Personal information
- Date of birth: 29 July 1998 (age 28)
- Place of birth: Nîmes, France
- Height: 1.75 m (5 ft 9 in)
- Position: Right-back

Youth career
- 2005–2006: Chemin Bas d'Avignon
- 2006–2016: Nîmes

Senior career*
- Years: Team / Apps / (Gls)
- 2016: Nîmes B / 10 / (0)
- 2016–2021: Nîmes / 115 / (1)
- 2021: Metz B / 1 / (0)
- 2021–2024: Metz / 9 / (0)
- 2022: → Lausanne-Sport (loan) / 11 / (0)
- 2023–2024: → Paris FC (loan) / 13 / (1)
- 2024–2026: Paris FC / 0 / (0)

International career^{‡}
- 2017: France U19 / 2 / (0)
- 2018: France U21 / 1 / (0)
- 2021–: Morocco / 4 / (0)

= Sofiane Alakouch =

Footballer (born 1998)

Sofiane Alakouch (سفيان علكوش; born 29 July 1998) is a professional footballer who plays as a right-back. Born in France, he plays for the Morocco national team.

==Club career==
On 21 July 2021, Alakouch joined Metz for a four-year term. On 15 February 2022, he joined Lausanne-Sport in Switzerland on loan until the end of the season.

==International career==
Alakouch is Moroccan by descent and represented France at U19 level.
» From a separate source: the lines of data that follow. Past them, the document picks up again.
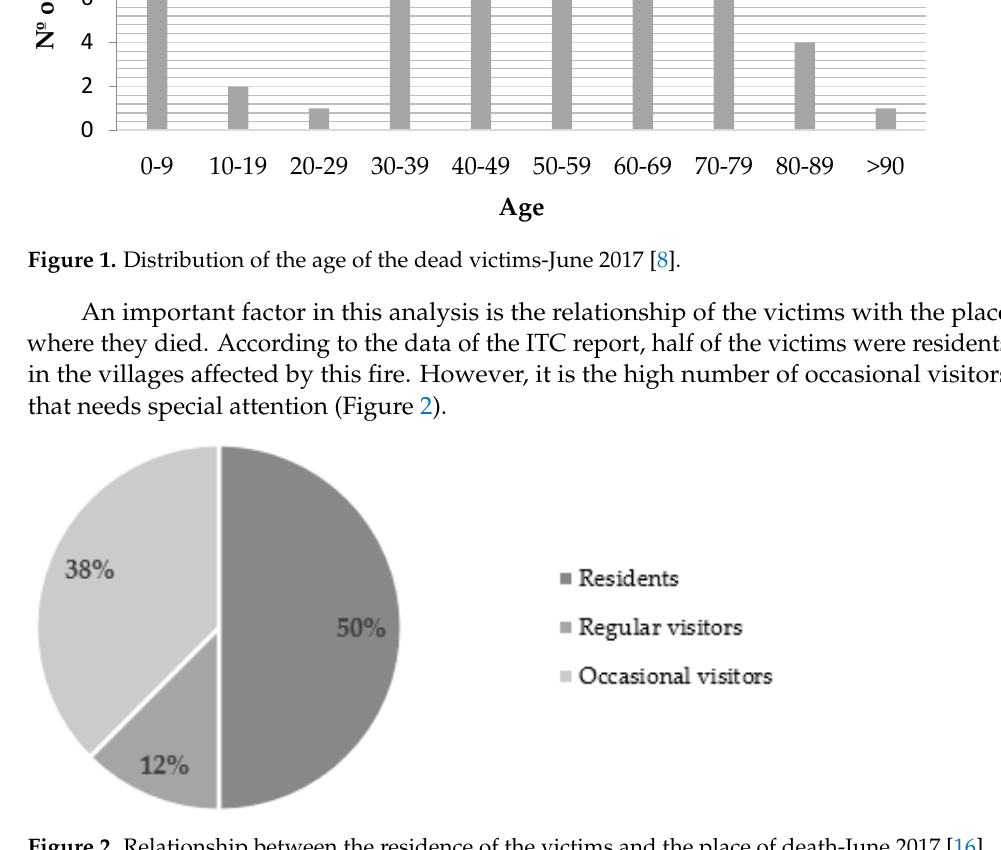
Figure 2. Relationship between the residence of the victims and the place of death-June 2017 [16].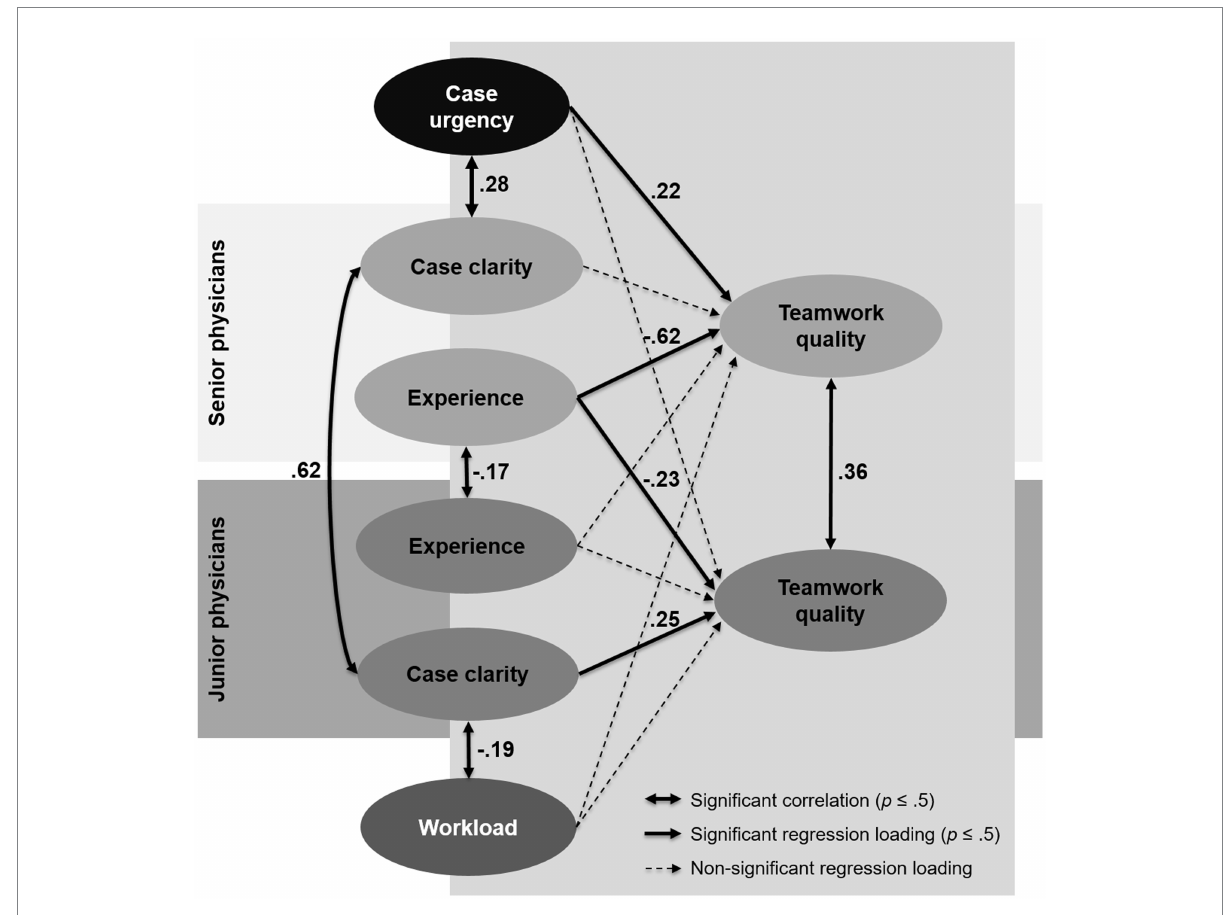
FIGURE 1 Relations of patient, physician, and context factors, as analyzed with a structural equation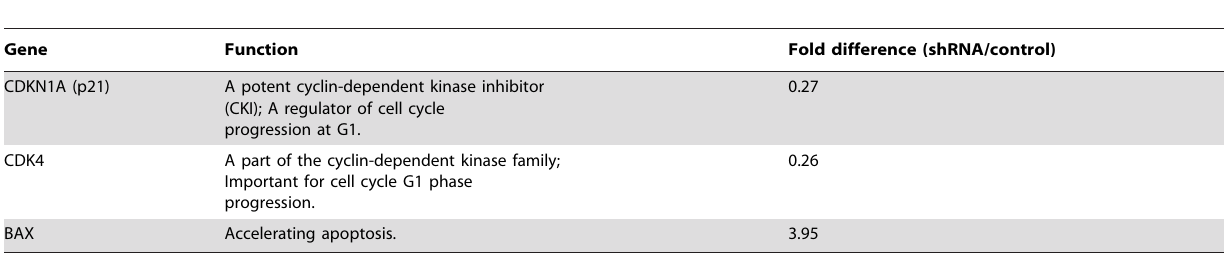
Table 1. The human Cancer Drug Resistance & Cell Cycle RT 2 Profiler PCR Array results were compared between ALDH1A1 knockdown and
He received a call-up to represent the Morocco national team in August 2017. He later received a call-up to represent the France under-20 national team for the 2018 Toulon Tournament on 17 May 2018.

Alakouch debuted with Morocco in a 3–0 2022 FIFA World Cup qualification win over Sudan on 12 November 2021.